*AVAILABLE DATA*
+===+

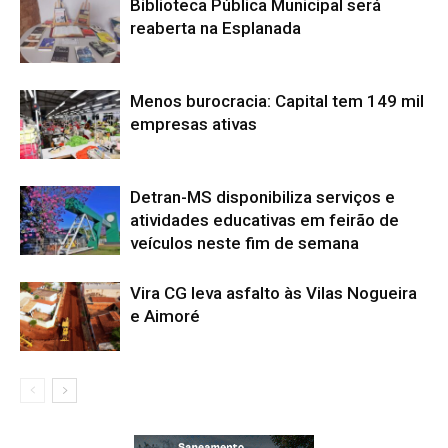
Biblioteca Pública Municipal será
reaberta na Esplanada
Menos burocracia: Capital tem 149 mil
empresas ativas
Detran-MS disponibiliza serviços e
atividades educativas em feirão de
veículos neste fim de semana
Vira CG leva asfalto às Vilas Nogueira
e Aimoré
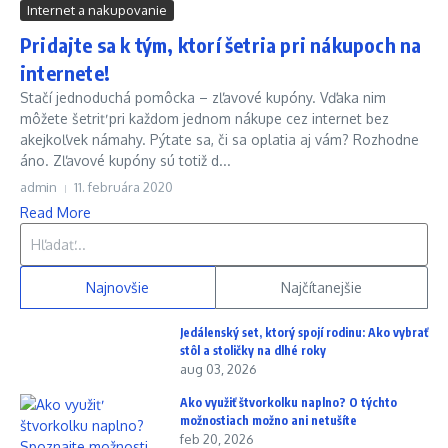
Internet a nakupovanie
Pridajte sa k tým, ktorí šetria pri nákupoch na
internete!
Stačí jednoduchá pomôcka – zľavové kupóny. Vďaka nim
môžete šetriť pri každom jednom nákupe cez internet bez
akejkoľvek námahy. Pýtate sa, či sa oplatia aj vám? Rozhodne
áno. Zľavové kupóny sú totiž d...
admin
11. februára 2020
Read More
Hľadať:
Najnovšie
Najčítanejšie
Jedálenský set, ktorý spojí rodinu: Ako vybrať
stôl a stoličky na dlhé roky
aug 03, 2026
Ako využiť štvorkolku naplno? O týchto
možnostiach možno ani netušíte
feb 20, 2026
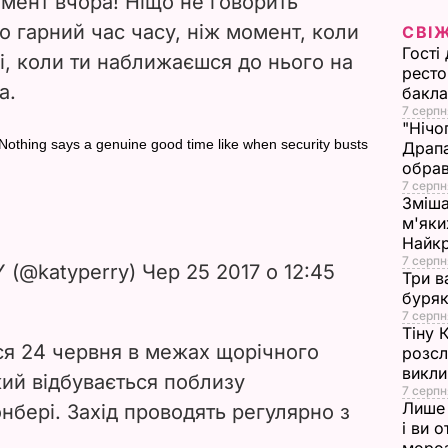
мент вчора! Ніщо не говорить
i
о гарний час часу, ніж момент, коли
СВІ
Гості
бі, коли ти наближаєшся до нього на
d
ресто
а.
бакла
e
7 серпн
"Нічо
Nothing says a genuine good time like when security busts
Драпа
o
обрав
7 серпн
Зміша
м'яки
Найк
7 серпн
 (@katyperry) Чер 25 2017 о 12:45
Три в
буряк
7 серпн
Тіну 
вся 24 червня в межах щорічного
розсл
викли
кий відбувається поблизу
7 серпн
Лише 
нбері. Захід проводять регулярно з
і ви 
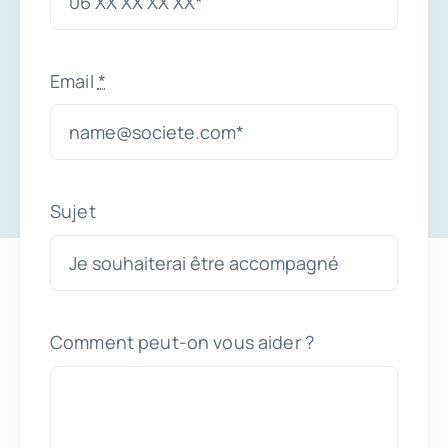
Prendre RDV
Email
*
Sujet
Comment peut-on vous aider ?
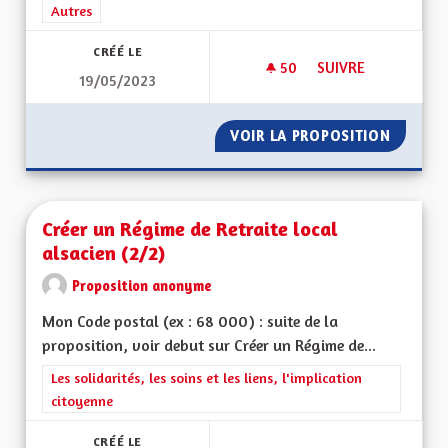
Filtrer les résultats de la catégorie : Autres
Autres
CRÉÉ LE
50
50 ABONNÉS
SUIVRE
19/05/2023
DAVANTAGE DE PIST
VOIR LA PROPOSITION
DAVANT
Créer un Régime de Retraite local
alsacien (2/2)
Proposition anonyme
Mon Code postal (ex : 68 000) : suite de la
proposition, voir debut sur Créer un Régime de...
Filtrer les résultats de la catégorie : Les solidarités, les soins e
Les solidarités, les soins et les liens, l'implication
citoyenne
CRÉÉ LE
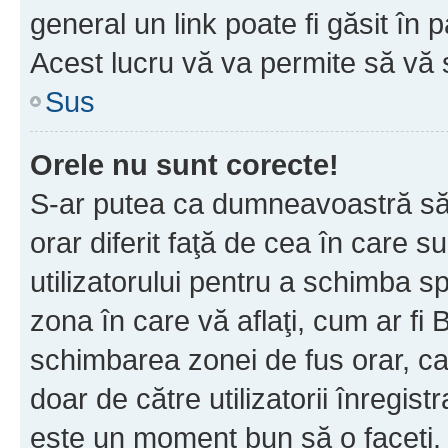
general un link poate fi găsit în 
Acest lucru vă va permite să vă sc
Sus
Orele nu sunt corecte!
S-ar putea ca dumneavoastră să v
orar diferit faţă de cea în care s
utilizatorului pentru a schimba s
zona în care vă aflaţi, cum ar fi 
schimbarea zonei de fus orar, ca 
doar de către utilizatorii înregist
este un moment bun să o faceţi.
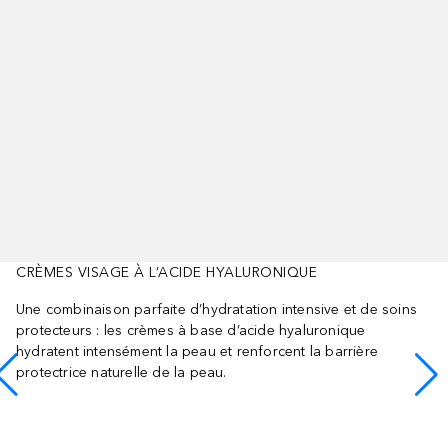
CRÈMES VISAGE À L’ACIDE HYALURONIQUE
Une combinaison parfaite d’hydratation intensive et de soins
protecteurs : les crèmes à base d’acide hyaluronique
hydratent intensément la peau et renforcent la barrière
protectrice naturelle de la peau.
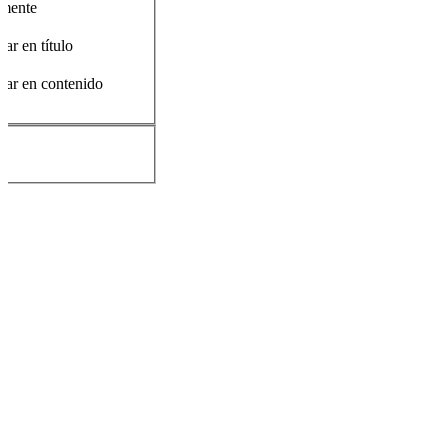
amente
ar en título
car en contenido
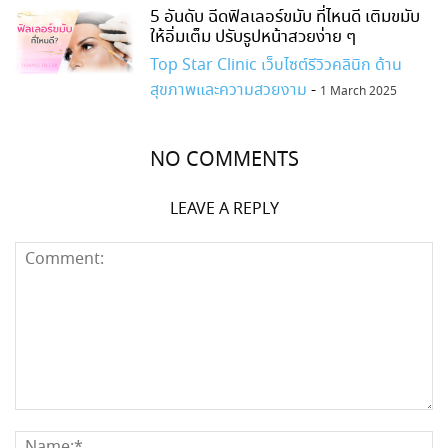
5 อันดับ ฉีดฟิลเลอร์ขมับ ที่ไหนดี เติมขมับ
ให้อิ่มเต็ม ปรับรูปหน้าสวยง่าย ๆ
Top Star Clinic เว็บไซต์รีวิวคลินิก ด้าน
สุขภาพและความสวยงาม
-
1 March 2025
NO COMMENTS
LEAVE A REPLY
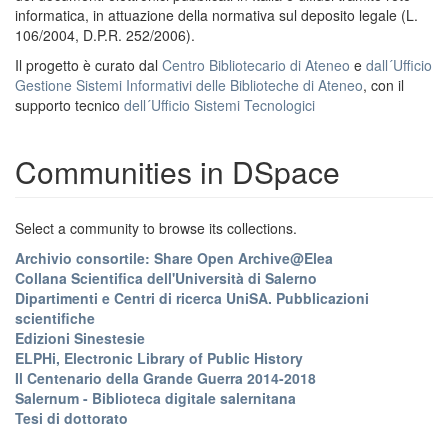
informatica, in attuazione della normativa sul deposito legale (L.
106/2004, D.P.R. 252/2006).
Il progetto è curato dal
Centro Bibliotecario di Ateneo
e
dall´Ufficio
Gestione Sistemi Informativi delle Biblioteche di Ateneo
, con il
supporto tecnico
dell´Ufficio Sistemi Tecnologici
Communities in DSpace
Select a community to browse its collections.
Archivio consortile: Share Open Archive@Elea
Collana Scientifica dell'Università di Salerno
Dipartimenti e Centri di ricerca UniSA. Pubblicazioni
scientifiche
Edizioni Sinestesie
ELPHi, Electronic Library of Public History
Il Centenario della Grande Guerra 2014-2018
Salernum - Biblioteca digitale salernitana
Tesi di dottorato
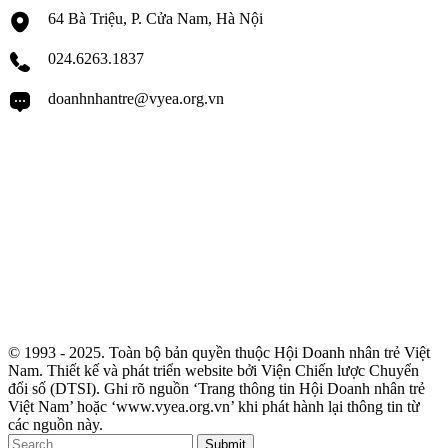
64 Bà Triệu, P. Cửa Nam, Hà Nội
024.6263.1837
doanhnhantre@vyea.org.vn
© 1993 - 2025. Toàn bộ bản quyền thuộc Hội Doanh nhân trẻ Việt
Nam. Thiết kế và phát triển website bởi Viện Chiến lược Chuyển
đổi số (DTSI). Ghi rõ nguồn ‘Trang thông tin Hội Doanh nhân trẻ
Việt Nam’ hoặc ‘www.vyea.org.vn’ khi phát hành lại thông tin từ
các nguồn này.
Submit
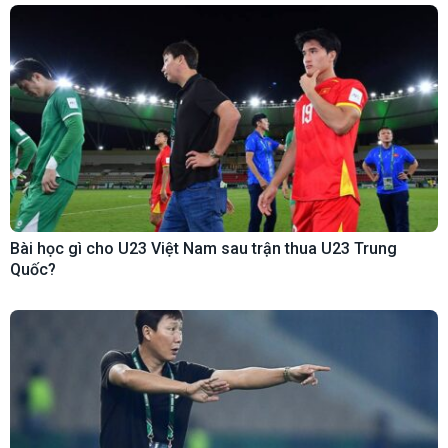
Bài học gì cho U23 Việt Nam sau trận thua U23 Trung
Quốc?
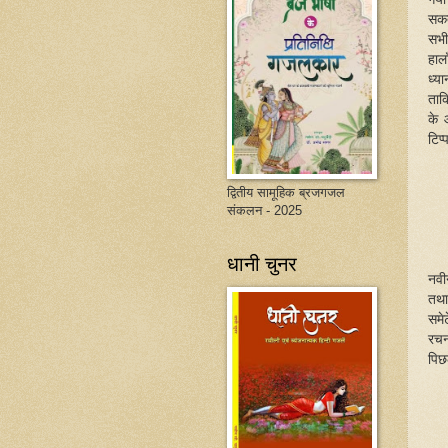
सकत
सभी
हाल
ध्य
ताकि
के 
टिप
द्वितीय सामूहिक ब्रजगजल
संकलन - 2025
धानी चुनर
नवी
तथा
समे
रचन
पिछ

+===+

*TO DO*
Reproduce every line of text from the records above, character for character, leaving out the pictures.

*ANSWER FOR THIS EXERCISE*
Biblioteca Pública Municipal será
reaberta na Esplanada
Menos burocracia: Capital tem 149 mil
empresas ativas
Detran-MS disponibiliza serviços e
atividades educativas em feirão de
veículos neste fim de semana
Vira CG leva asfalto às Vilas Nogueira
e Aimoré
Internet a nakupovanie
Pridajte sa k tým, ktorí šetria pri nákupoch na
internete!
Stačí jednoduchá pomôcka – zľavové kupóny. Vďaka nim
môžete šetriť pri každom jednom nákupe cez internet bez
akejkoľvek námahy. Pýtate sa, či sa oplatia aj vám? Rozhodne
áno. Zľavové kupóny sú totiž d...
admin
11. februára 2020
Read More
Hľadať:
Najnovšie
Najčítanejšie
Jedálenský set, ktorý spojí rodinu: Ako vybrať
stôl a stoličky na dlhé roky
aug 03, 2026
Ako využiť štvorkolku naplno? O týchto
možnostiach možno ani netušíte
feb 20, 2026
мент вчора! Ніщо не говорить
i
о гарний час часу, ніж момент, коли
СВІ
Гості
бі, коли ти наближаєшся до нього на
d
ресто
а.
бакла
e
7 серпн
"Нічо
Nothing says a genuine good time like when security busts
Драпа
o
обрав
7 серпн
Зміша
м'яки
Найк
7 серпн
 (@katyperry) Чер 25 2017 о 12:45
Три в
буряк
7 серпн
Тіну 
вся 24 червня в межах щорічного
розсл
викли
кий відбувається поблизу
7 серпн
Лише 
нбері. Захід проводять регулярно з
і ви 
Prendre RDV
Email
*
Sujet
Comment peut-on vous aider ?
Filtrer les résultats de la catégorie : Autres
Autres
CRÉÉ LE
50
50 ABONNÉS
SUIVRE
19/05/2023
DAVANTAGE DE PIST
VOIR LA PROPOSITION
DAVANT
Créer un Régime de Retraite local
alsacien (2/2)
Proposition anonyme
Mon Code postal (ex : 68 000) : suite de la
proposition, voir debut sur Créer un Régime de...
Filtrer les résultats de la catégorie : Les solidarités, les soins e
Les solidarités, les soins et les liens, l'implication
citoyenne
CRÉÉ LE
general un link poate fi găsit în 
Acest lucru vă va permite să vă sc
Sus
Orele nu sunt corecte!
S-ar putea ca dumneavoastră să v
orar diferit faţă de cea în care s
utilizatorului pentru a schimba s
zona în care vă aflaţi, cum ar fi 
schimbarea zonei de fus orar, ca 
doar de către utilizatorii înregist
este un moment bun să o faceţi.
CRÈMES VISAGE À L’ACIDE HYALURONIQUE
Une combinaison parfaite d’hydratation intensive et de soins
protecteurs : les crèmes à base d’acide hyaluronique
hydratent intensément la peau et renforcent la barrière
protectrice naturelle de la peau.
amente
ar en título
car en contenido
5 อันดับ ฉีดฟิลเลอร์ขมับ ที่ไหนดี เติมขมับ
ให้อิ่มเต็ม ปรับรูปหน้าสวยง่าย ๆ
Top Star Clinic เว็บไซต์รีวิวคลินิก ด้าน
สุขภาพและความสวยงาม
-
1 March 2025
NO COMMENTS
LEAVE A REPLY
informatica, in attuazione della normativa sul deposito legale (L.
106/2004, D.P.R. 252/2006).
Il progetto è curato dal
Centro Bibliotecario di Ateneo
e
dall´Ufficio
Gestione Sistemi Informativi delle Biblioteche di Ateneo
, con il
supporto tecnico
dell´Ufficio Sistemi Tecnologici
Communities in DSpace
Select a community to browse its collections.
Archivio consortile: Share Open Archive@Elea
Collana Scientifica dell'Università di Salerno
Dipartimenti e Centri di ricerca UniSA. Pubblicazioni
scientifiche
Edizioni Sinestesie
ELPHi, Electronic Library of Public History
Il Centenario della Grande Guerra 2014-2018
Salernum - Biblioteca digitale salernitana
Tesi di dottorato
64 Bà Triệu, P. Cửa Nam, Hà Nội
024.6263.1837
doanhnhantre@vyea.org.vn
© 1993 - 2025. Toàn bộ bản quyền thuộc Hội Doanh nhân trẻ Việt
Nam. Thiết kế và phát triển website bởi Viện Chiến lược Chuyển
đổi số (DTSI). Ghi rõ nguồn ‘Trang thông tin Hội Doanh nhân trẻ
Việt Nam’ hoặc ‘www.vyea.org.vn’ khi phát hành lại thông tin từ
các nguồn này.
Submit
Bài học gì cho U23 Việt Nam sau trận thua U23 Trung
Quốc?
सकत
सभी
हाल
ध्य
ताकि
के 
टिप
द्वितीय सामूहिक ब्रजगजल
संकलन - 2025
धानी चुनर
नवी
तथा
समे
रचन
पिछ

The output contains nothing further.